In 1989, the banks refused to lend Rano and Nitu Vasani money to open a restaurant. And the bank manager wasn’t happy when Nitu’s response was to cash in all his RRSPs. “I was 42 years old,” says Nitu. “I wanted to take a chance then when I still could, not wait until I retired.”
And over 20 years later, it’s obvious that the Vasanis made the right decision. The Taj Mahal restaurant has been and continues to be a highly successful restaurant with a loyal clientele.
The couple seems to make a habit of defying convention and beating the odds. Rano and Nitu were next-door neighbours in Nairobi, Kenya. They fell in love and wanted to get married but were forced to elope. “Rano is Sikh, and my family is Gujarati,” explains Nitu. They celebrated their 40th wedding anniversary on July 31 of this year.
Childhood Cooking Adventures
Rano says that she always wanted to own a restaurant. She started cooking when she was 12 years old. Her parents went shopping, and by the time they came home, she had made three or four dishes. Their initial reaction was horror – what if she had burnt herself! But then they tasted the food, and it was really good, so they changed their minds.

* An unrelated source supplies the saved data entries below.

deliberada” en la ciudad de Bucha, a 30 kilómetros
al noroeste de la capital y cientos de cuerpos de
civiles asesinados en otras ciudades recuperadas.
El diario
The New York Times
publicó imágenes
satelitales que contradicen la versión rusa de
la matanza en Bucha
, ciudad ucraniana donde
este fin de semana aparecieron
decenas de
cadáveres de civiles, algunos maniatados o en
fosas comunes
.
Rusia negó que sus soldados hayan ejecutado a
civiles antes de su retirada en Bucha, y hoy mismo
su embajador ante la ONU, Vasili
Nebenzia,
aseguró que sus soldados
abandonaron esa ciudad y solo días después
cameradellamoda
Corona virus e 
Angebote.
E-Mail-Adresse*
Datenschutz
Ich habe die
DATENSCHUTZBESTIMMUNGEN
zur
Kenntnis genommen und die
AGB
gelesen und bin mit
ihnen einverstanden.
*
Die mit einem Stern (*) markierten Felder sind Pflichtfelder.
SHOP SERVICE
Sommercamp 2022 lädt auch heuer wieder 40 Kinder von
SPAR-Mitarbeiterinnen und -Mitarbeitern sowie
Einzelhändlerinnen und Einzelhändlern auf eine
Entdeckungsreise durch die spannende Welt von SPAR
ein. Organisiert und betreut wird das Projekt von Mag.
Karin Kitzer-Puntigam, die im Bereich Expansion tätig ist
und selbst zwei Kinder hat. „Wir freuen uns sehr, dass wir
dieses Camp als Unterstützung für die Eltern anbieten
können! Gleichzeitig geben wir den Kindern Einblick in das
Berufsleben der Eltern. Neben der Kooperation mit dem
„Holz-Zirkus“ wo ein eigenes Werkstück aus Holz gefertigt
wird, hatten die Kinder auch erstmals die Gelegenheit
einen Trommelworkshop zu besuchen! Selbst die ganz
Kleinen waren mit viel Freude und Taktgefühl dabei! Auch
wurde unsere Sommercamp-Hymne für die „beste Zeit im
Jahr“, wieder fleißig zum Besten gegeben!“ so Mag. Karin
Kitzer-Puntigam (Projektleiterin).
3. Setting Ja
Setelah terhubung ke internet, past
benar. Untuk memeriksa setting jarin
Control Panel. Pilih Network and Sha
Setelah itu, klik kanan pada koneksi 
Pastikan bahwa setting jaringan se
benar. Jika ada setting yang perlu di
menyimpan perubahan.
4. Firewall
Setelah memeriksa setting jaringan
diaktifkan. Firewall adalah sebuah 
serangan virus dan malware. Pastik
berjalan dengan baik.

Rano’s family was vegetarian, and she continues to follow her mother’s vegetarian recipes. She developed her own meat and seafood recipes.
Learning on the Job
The Taj Mahal opened its doors in March 1989 on Laurier Drive in a former pub and biker hangout. “The rents were more affordable out there,” says Nitu. They had never owned a restaurant before, so they had a lot to learn. “I was very organized,” Rano says, and that helped a lot.

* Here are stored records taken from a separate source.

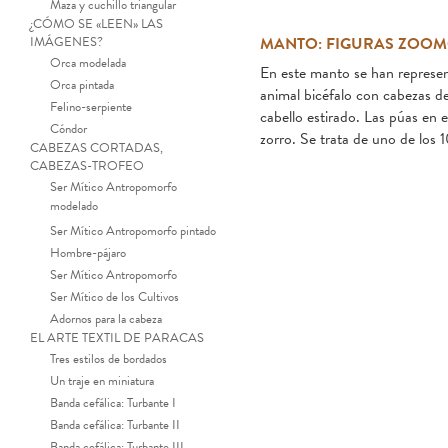
Maza y cuchillo triangular
¿CÓMO SE «LEEN» LAS
IMÁGENES?
MANTO: FIGURAS ZOOM
Orca modelada
En este manto se han represent
Orca pintada
animal bicéfalo con cabezas d
Felino-serpiente
cabello estirado. Las púas en e
Cóndor
zorro. Se trata de uno de los 
CABEZAS CORTADAS,
CABEZAS-TROFEO
Ser Mítico Antropomorfo
modelado
Ser Mítico Antropomorfo pintado
Hombre-pájaro
Ser Mítico Antropomorfo
Ser Mítico de los Cultivos
Adornos para la cabeza
EL ARTE TEXTIL DE PARACAS
Manto funerario. Tejido llano
Tres estilos de bordados
Un traje en miniatura
Banda cefálica: Turbante I
Banda cefálica: Turbante II
Banda cefálica: Turbante III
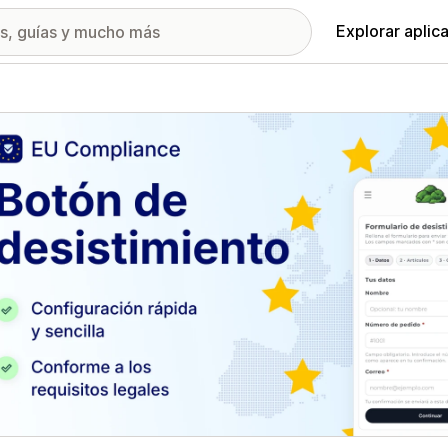
Explorar aplic
ía de imágenes destacadas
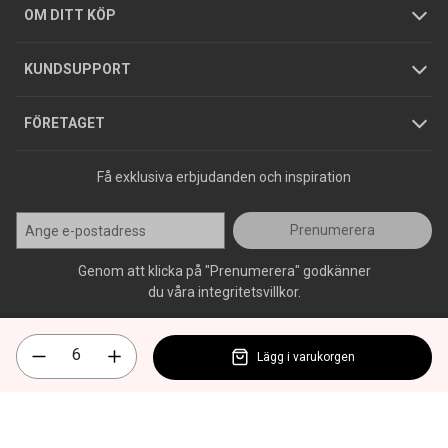
Hållbarhet
Köpguider
GDPR
OM DITT KÖP
Jobba hos oss
Varumärken
KUNDSUPPORT
Press
FÖRETAGET
Få exklusiva erbjudanden och inspiration
Prenumerera
Genom att klicka på "Prenumerera" godkänner
du våra integritetsvillkor.
Lägg i varukorgen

But they had their moments all the same. The restaurant opened on a Wednesday, and the kitchen staff asked for the weekend off in order to attend a wedding. There were only three or four reservations, so the couple thought they could handle it on their own. But then 30 to 40 more people arrived without a reservation. “It took us over two hours to feed all the people,” says Nitu. “Every half hour, we would send out complimentary appetizers. People were very generous; they knew it was a family-run restaurant.” And some of those people are still coming back to eat 20 years later.

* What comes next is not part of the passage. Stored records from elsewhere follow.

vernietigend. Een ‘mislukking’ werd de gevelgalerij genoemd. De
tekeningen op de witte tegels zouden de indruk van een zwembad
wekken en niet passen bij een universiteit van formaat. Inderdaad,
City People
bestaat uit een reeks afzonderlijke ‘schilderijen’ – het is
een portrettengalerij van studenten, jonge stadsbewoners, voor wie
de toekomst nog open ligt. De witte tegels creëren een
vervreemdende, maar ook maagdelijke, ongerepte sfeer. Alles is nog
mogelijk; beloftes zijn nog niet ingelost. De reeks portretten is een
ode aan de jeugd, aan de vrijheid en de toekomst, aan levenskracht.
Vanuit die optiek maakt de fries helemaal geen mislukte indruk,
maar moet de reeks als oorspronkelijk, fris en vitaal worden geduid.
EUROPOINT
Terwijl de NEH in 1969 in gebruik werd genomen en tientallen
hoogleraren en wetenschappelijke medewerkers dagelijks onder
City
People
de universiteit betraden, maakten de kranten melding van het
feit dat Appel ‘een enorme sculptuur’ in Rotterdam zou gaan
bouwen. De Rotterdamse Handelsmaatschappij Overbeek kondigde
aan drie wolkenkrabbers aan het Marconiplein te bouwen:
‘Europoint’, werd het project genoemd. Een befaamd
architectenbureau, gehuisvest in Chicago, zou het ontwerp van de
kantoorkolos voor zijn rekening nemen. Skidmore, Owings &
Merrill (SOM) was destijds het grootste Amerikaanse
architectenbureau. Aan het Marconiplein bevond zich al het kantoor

The Taj Mahal has seen a great many changes over the years. They moved to Broadway in May 1993 and now have a downtown location in the renovated King George. The new facility is the first one they were able to design from scratch. Their son, Beemal (one of the owners of Sous Chef) designed the kitchen and dining room, while Rano took personal responsibility for the interior design.
The customers have changed as well. Initially, couples would come in with their children. Then those children came in with their dates and, eventually, their wives and husbands. Now they come with their own children. “There’s been a whole cycle of generations,” says Nitu. “It’s very gratifying.”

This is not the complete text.